Trust and cost are the two main barriers stopping the over 50s from seeking financial advice on their retirement income, research by Retirement Advantage has found.
The report Retirement Sentiment Index: Expanding Horizons found more than two-fifths (42%) of the over 50s not planning to use an adviser said they were put off by cost, up from 38% last year.
Although trust in the profession has improved over the past year, it is still a significant barrier, according to Retirement Advantage. In 2016, 38% of respondents said they did not trust advisers compared with 31% who said trust was an issue in 2017.
Meanwhile, 31% did not deem consulting a professional adviser as necessary, while almost a fifth (18%) believed it would not be of any benefit. Some 15% said they trusted their pension provider to give them the advice they need.
Becoming more popular
However, the research also found financial advice was becoming more popular among the over-50s on the whole. More than two-fifths (42%) said they planned to speak to a financial adviser about their retirement options this year, up from 38% in 2016.

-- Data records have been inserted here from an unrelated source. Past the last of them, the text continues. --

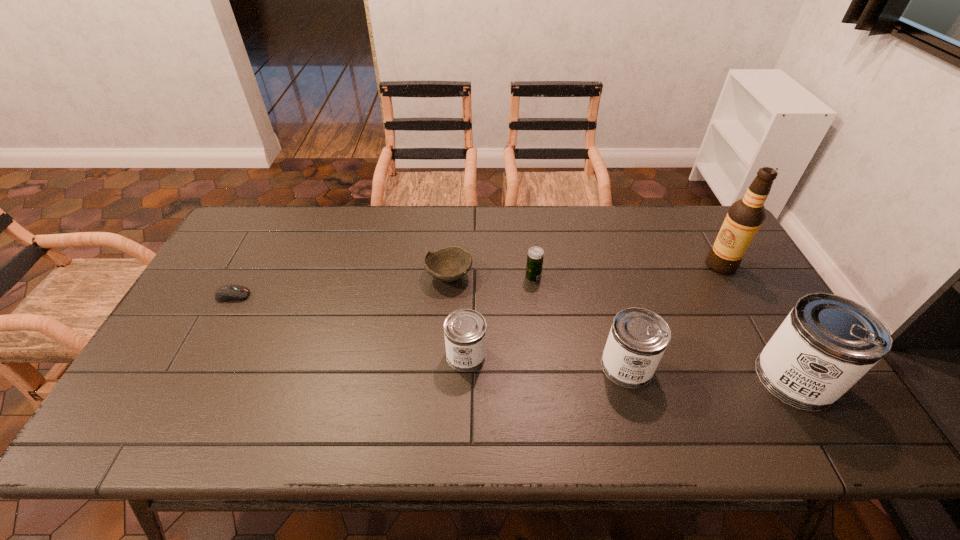
Find the location of a particular element. free space between the third object from right to left and the shortest can is located at coordinates coord(546,360).

Find the location of a particular element. The height and width of the screenshot is (540, 960). vacant space that is in between the shortest object and the second can from right to left is located at coordinates (430, 331).

Find the location of a particular element. The width and height of the screenshot is (960, 540). free point between the second tallest object and the alcohol is located at coordinates (757, 321).

I want to click on vacant area that lies between the alcohol and the leftmost can, so click(593, 310).

What are the coordinates of `vacant area that lies between the leftmost object and the second shortest can` in the screenshot? It's located at (430, 331).

The image size is (960, 540). I want to click on free space between the tallest object and the fifth shortest object, so click(x=674, y=315).

Find the location of a particular element. The width and height of the screenshot is (960, 540). object that is the closest to the fourth object from left to right is located at coordinates (449, 264).

This screenshot has width=960, height=540. In order to click on the fourth closest object to the shortest can in this screenshot , I will do `click(231, 292)`.

Find the location of a particular element. The height and width of the screenshot is (540, 960). the third closest can to the shortest object is located at coordinates (827, 343).

What are the coordinates of `the closest can to the bowl` in the screenshot? It's located at (465, 330).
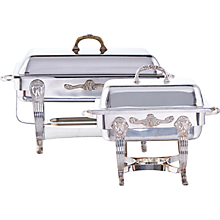
This screenshot has width=220, height=220. Find the location of `ornamental decoration`. ornamental decoration is located at coordinates (150, 123).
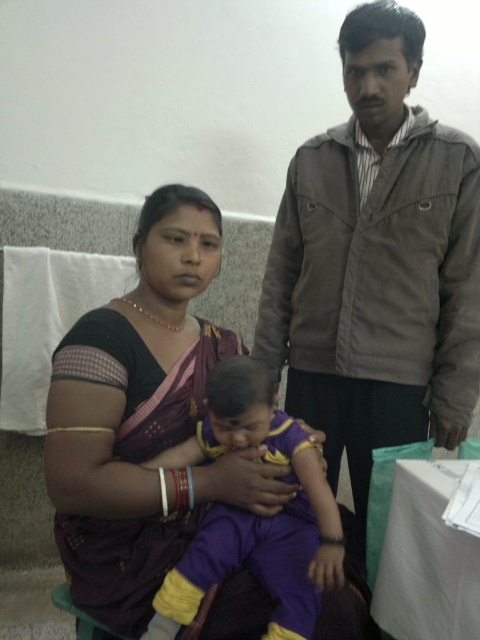
You are a photographer taking a picture of the scene. You want to ensure both the gray corduroy jacket at center and the purple silk saree at center are clearly visible. Which object should you focus on first if you need to adjust your camera focus starting from the left side?

You should focus on the purple silk saree at center first because it is positioned to the left of the gray corduroy jacket at center, so starting from the left side, it comes first.

You are a photographer setting up for a family portrait in the medical facility. You need to position the gray corduroy jacket at center and the purple fabric baby at center so that the baby is visible in the photo. Based on their current positions, which object should you move to ensure the baby is not blocked?

The gray corduroy jacket at center is to the right of the purple fabric baby at center. To ensure the baby is visible, you should move the gray corduroy jacket at center to the left so it no longer blocks the baby.

Consider the image. What is the exact location of the purple silk saree at center in the image?

The purple silk saree at center is located at point (142,419).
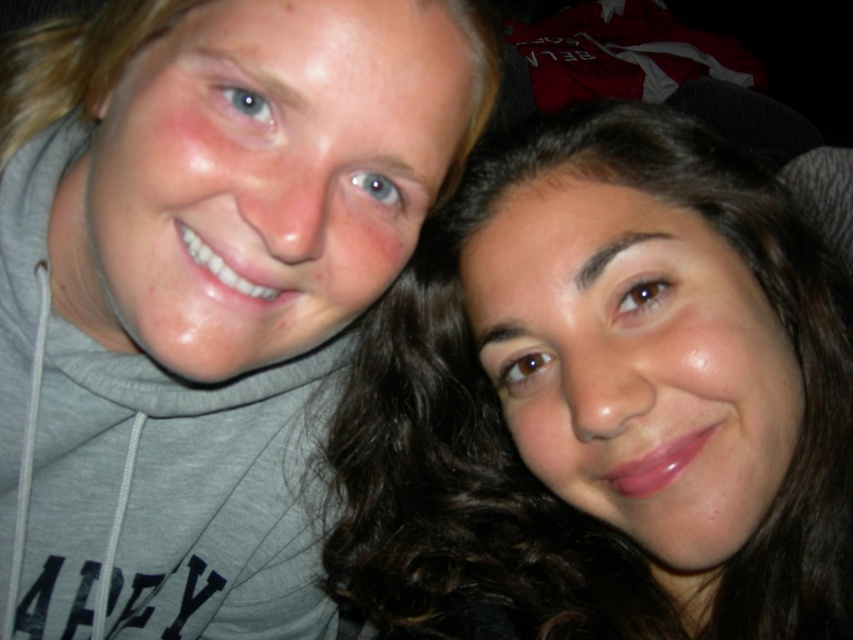
Question: Does matte gray hoodie at upper left appear on the left side of smooth brown hair at center?

Choices:
 (A) no
 (B) yes

Answer: (B)

Question: Does matte gray hoodie at upper left appear over smooth brown hair at center?

Choices:
 (A) no
 (B) yes

Answer: (B)

Question: Which point is closer to the camera taking this photo?

Choices:
 (A) (415, 406)
 (B) (51, 618)

Answer: (A)

Question: Can you confirm if matte gray hoodie at upper left is positioned below smooth brown hair at center?

Choices:
 (A) no
 (B) yes

Answer: (A)

Question: Which object is closer to the camera taking this photo?

Choices:
 (A) matte gray hoodie at upper left
 (B) smooth brown hair at center

Answer: (A)

Question: Which point is closer to the camera?

Choices:
 (A) matte gray hoodie at upper left
 (B) smooth brown hair at center

Answer: (A)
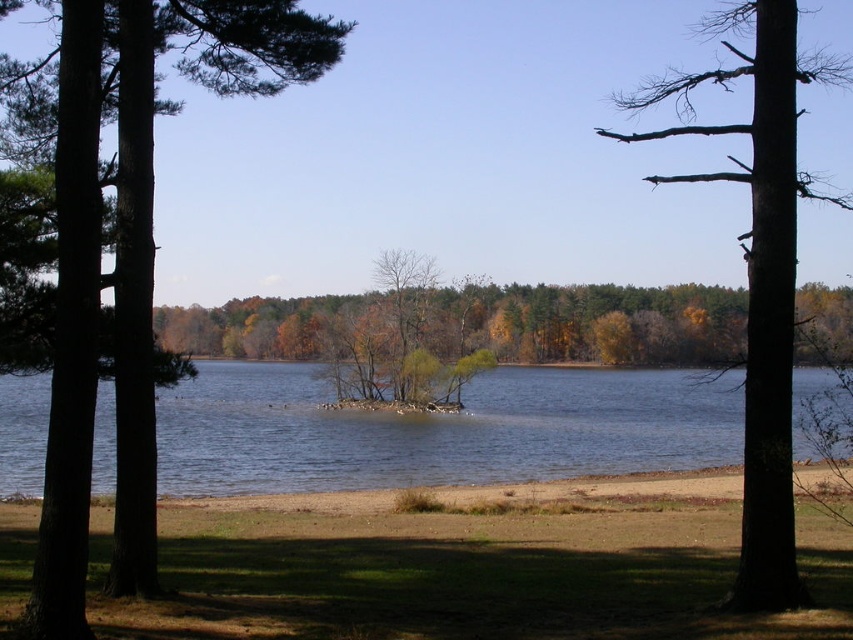
Question: Which object appears closest to the camera in this image?

Choices:
 (A) clear blue water at center
 (B) green matte tree at left
 (C) brown rough bark tree at right

Answer: (B)

Question: Can you confirm if green matte tree at left is wider than clear blue water at center?

Choices:
 (A) yes
 (B) no

Answer: (B)

Question: Can you confirm if green matte tree at left is positioned below brown rough bark tree at right?

Choices:
 (A) yes
 (B) no

Answer: (A)

Question: Is green matte tree at left below brown rough bark tree at right?

Choices:
 (A) yes
 (B) no

Answer: (A)

Question: Which point appears farthest from the camera in this image?

Choices:
 (A) 51,484
 (B) 770,493
 (C) 682,403

Answer: (C)

Question: Which of these objects is positioned farthest from the clear blue water at center?

Choices:
 (A) green matte tree at left
 (B) brown rough bark tree at right

Answer: (B)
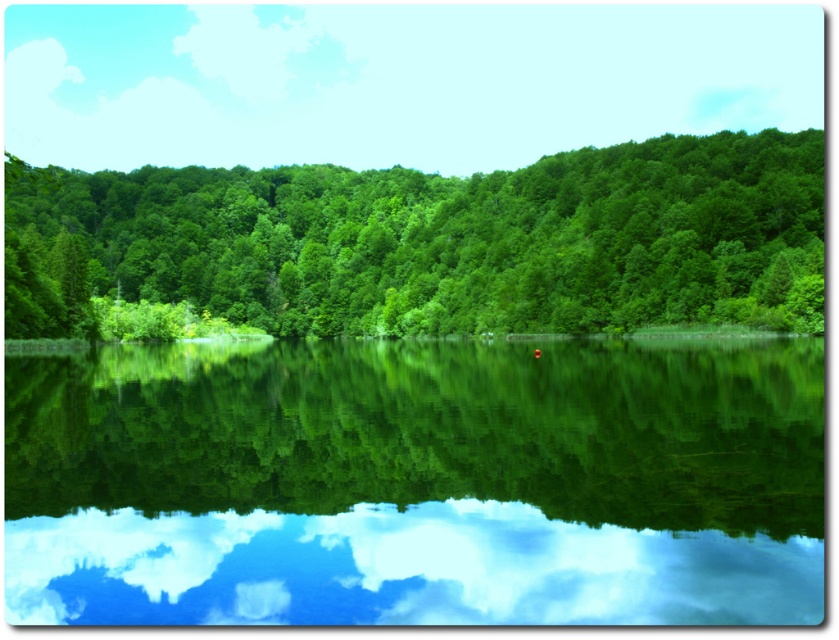
Who is lower down, green reflective water at center or green leafy trees at center?

green reflective water at center

Is point (90, 552) positioned in front of point (314, 272)?

Yes, point (90, 552) is closer to viewer.

This screenshot has height=640, width=839. What do you see at coordinates (415, 483) in the screenshot? I see `green reflective water at center` at bounding box center [415, 483].

Find the location of a particular element. The height and width of the screenshot is (640, 839). green reflective water at center is located at coordinates (415, 483).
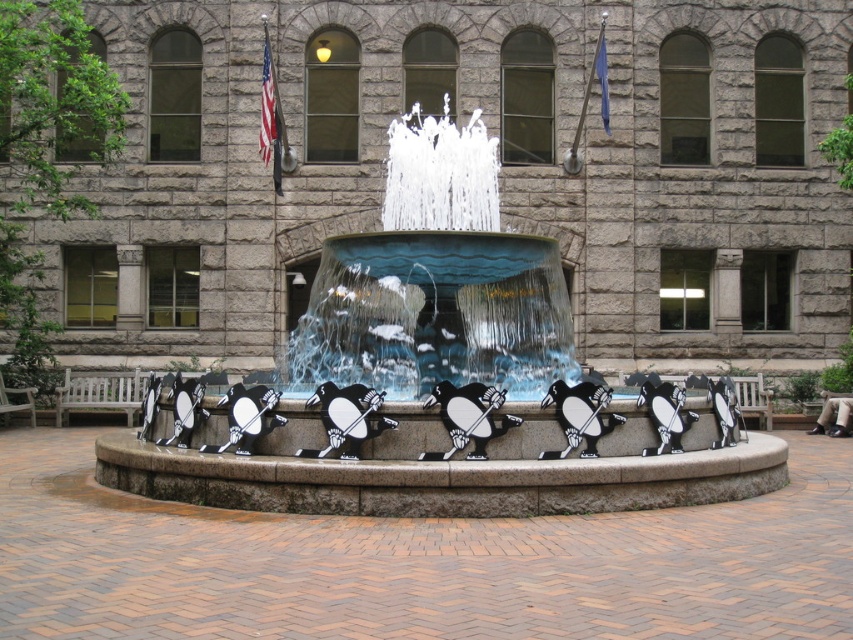
In the scene shown: You are a visitor at the fountain and want to take a photo of the white glossy water at center and the blue glass water at center. Which one is closer to the camera lens?

The blue glass water at center is closer to the camera lens because the white glossy water at center is positioned under it.

You are a photographer standing at the front of the large stone building with arched windows. You want to capture a photo of both the white glossy water at center and the blue glass water at center in the same frame. Which one should you adjust your camera angle to focus on first to ensure both are visible?

The white glossy water at center is positioned on the left side of blue glass water at center. To capture both in the same frame, focus on the white glossy water at center first as it is on the left, then adjust the angle to include the blue glass water at center on the right.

That said, the report found the internet was still the most popular source (44%) for information on retirement income, closely followed by the government’s Pension Wise guidance service.
Pensions technical director Andrew Tully said it was encouraging to see more people planning to seek financial advice, adding: “While there is plenty of information and guidance to be found online, professional financial advice will help people get the most from their retirement finances.
“The increase in trust in professional advisers over the last year is positive. However, the increase in those citing cost as a reason for not consulting an adviser is disappointing, particularly in light of the one in six that said they would trust their pension provider to give them the information they need.”
Last week responses to the House of Commons Work and Pension Select Committee inquiry into pension freedom highlighted a public distrust of advisers.